* **What the exercise asks**:
When a line in the entries contains the word "scroll", copy that line in full.

* **Extracted data**:
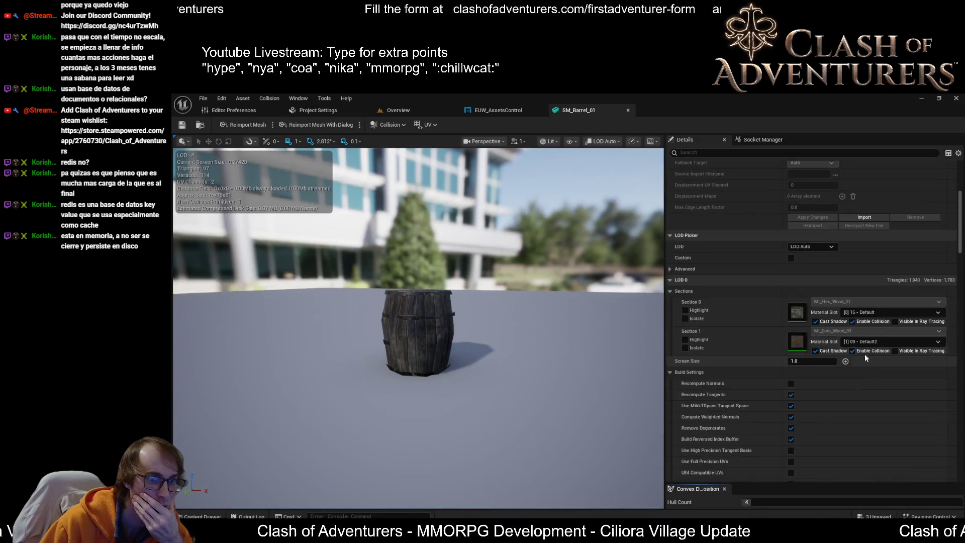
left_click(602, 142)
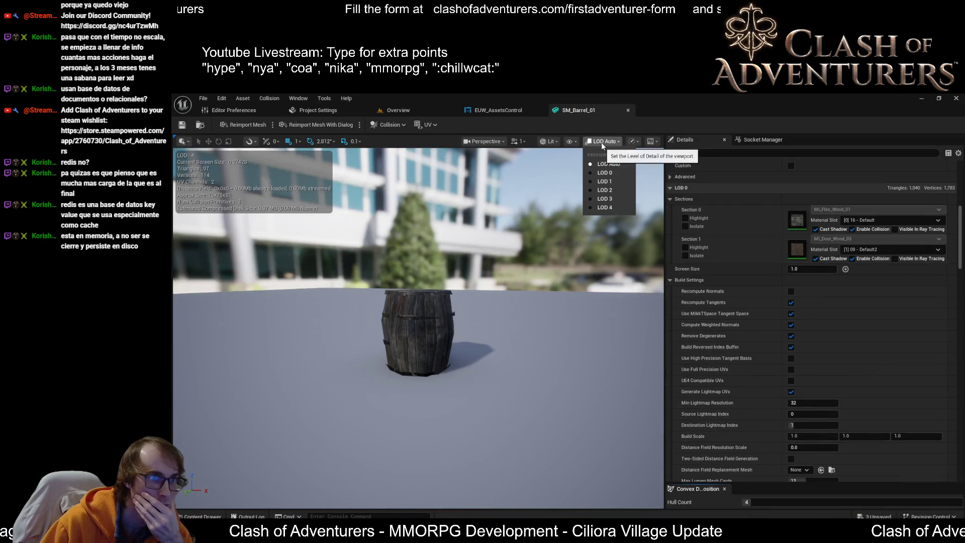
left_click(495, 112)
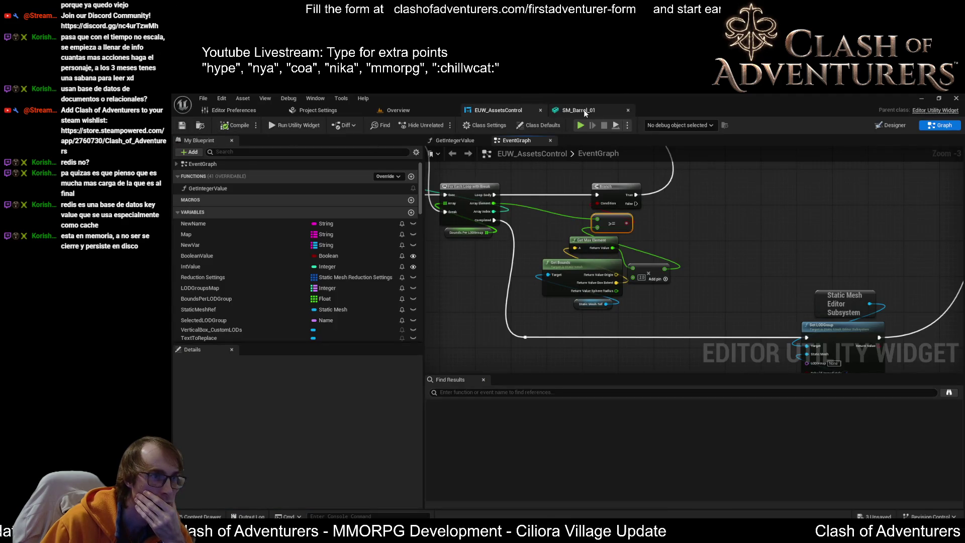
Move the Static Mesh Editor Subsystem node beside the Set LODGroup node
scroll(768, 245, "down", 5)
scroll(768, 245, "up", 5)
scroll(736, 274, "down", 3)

---

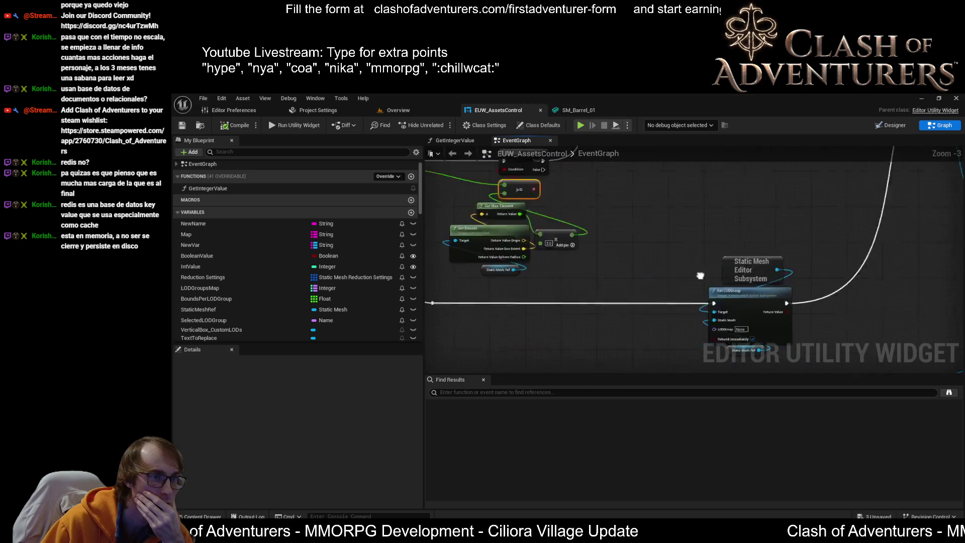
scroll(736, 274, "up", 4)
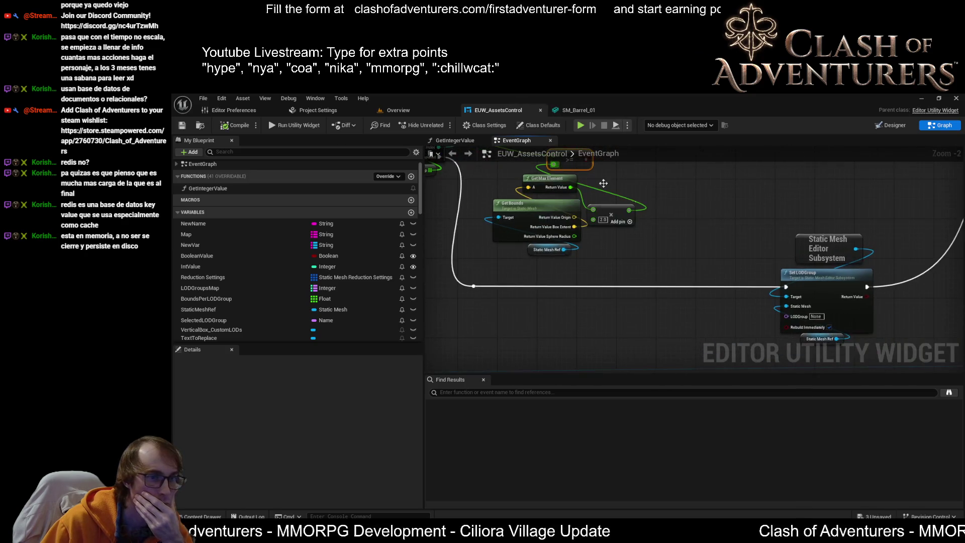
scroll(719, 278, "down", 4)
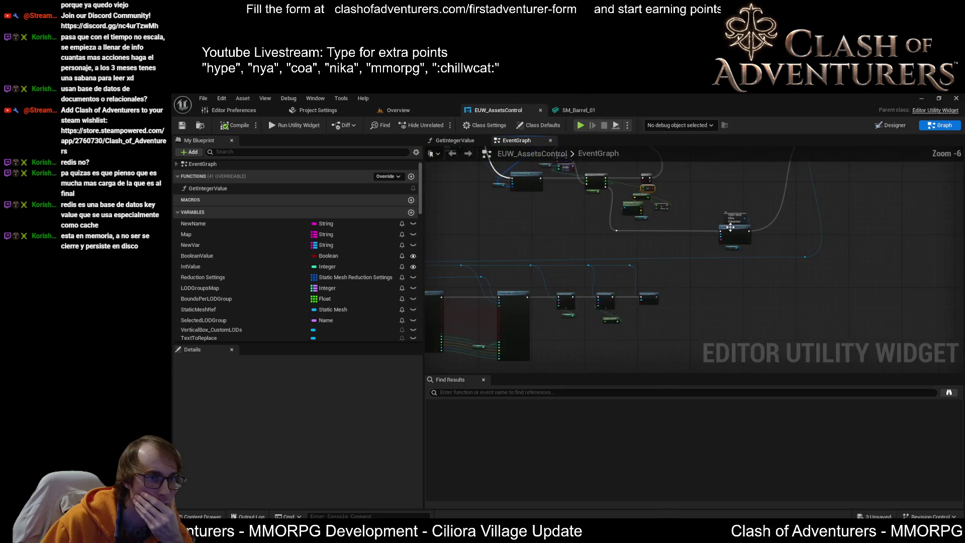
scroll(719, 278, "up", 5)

* **Response**:
scroll(768, 245, "down", 5)
scroll(768, 245, "up", 5)
scroll(736, 274, "down", 3)
scroll(736, 274, "up", 4)
scroll(719, 278, "down", 4)
scroll(719, 278, "up", 5)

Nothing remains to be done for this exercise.